By the end of 1942, half of U.S automobiles were issued an ‘A’ sticker which allowed 4 gallons of fuel per week. That sticker was issued to owners whose use of their cars was nonessential. Hand the pump jockey your Mileage Ration Book coupons and cash, and she (yes, female service station attendants because the guys were over there) could sell you three or four gallons a week, no more. For nearly a year, A-stickered cars were not to be driven for pleasure at all.
The green ‘B’ sticker was for driving deemed essential to the war effort; industrial war workers, for example, could purchase eight gallons a week. Red ‘C’ stickers indicated physicians, ministers, mail carriers and railroad workers. ‘T’ was for truckers, and the rare ‘X’ sticker went to members of Congress and other VIPs. Truckers supplying the population with supplies had a T sticker for unlimited amounts of fuel.
Securing the Future at Home:
Institutions such as restaurants, hotels, and hospitals were instructed to apply for their ration books at the high schools. Restaurants were issued between 20-30% more of an allotment of ration coupons than private citizens for sugar, flour, processed foods, canned goods, and meat. Receiving more sugar, flour, and meat was important because it meant they could keep on making their signature dishes and baked goods. The length of time the coupons were valid changed every 3-4 months, in order to prevent any counterfeiting. When the new ration book coupons appeared, then everyone went back to the OPA authority, to officially sign up for the new coupons and restaurant owners then would restock their supplies.
The Office of Price Administration [OPA] imposed a strict rationing policy for restaurant operators: they were to document the number of meals served during the month of December 1942. This number would then determine what the restaurant could charge as their “ceiling price” for the next year. But if these figures were considered too low, or incorrect, the restaurant owner had to fill out a form to explain why and then petition to the local board for a price increase.
DIY Rationing :
Orange One-Egg Cake:
2 cups flour
2 1/2 teaspoons baking powder
1 teaspoon salt
1/3 cup shortening
1 1/4 cups sugar
1 teaspoon grated orange peel
1 cup orange juice
Preheat oven to 350 for metal pans, 325 for glass dishes. Grease and flour a 9-inch pan or dish.
In a medium bowl, whisk together flour, baking powder and salt. Set aside.
In the large bowl of an electric mixer, cream shortening, sugar, egg and orange peel.

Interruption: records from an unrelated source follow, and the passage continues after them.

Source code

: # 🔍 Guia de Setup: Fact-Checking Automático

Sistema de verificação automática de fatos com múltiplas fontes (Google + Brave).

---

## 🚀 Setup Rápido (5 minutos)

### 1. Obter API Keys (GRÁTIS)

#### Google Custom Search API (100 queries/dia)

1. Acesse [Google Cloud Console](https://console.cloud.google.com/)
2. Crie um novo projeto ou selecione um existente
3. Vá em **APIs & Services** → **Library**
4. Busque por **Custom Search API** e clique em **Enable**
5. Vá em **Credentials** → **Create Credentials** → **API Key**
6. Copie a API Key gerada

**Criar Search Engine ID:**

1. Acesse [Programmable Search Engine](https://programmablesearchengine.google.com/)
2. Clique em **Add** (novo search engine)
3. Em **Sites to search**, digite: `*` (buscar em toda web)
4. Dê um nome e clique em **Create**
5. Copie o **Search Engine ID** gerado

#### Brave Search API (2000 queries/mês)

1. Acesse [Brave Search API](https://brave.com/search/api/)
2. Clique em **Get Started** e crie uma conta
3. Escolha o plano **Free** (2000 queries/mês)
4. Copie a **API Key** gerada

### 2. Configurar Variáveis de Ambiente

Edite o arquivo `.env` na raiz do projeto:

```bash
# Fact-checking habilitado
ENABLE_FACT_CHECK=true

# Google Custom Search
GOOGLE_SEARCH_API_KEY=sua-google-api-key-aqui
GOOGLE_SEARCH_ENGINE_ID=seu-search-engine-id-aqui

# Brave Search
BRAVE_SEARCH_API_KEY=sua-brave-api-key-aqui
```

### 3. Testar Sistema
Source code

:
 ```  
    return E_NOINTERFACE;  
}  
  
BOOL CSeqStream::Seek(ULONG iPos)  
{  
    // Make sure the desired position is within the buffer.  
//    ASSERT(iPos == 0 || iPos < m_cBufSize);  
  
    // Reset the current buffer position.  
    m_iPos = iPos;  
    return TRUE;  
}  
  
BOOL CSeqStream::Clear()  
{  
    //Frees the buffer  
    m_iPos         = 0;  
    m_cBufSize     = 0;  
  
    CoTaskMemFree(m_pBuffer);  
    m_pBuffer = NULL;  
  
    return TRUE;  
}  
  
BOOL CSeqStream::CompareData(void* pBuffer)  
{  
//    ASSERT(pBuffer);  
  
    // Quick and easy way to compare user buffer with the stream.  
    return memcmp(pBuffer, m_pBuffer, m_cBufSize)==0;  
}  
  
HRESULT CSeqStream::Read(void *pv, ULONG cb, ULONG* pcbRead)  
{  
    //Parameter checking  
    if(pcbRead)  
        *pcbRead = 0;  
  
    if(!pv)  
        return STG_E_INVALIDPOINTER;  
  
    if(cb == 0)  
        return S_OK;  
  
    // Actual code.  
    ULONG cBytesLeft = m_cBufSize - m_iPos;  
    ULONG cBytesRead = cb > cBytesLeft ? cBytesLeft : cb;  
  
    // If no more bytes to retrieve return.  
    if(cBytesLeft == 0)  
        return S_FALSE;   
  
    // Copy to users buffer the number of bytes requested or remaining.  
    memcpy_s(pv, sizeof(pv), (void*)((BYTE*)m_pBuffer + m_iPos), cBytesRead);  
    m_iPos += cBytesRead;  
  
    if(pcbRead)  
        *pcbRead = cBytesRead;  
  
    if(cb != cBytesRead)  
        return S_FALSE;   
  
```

Add dry ingredients alternately with orange juice, beating well after each addition. Begin and end with dry ingredients.
Pour batter into a greased and floured 9-inch pan and bake at 350 for metal pans and 325 for glass dishes for 30 to 35 minute or until cake tests done when a tester is inserted in the center. Cool in the pan on a wire rack.
Leave in the pan and frost with a 1940s version of orange frosting, by beating together 1/4 cup margarine, softened, and 2 cups powdered sugar. Add 3 tablespoons orange juice gradually. If necessary, add a tiny bit more juice or sugar until frosting is of good spreading consistency.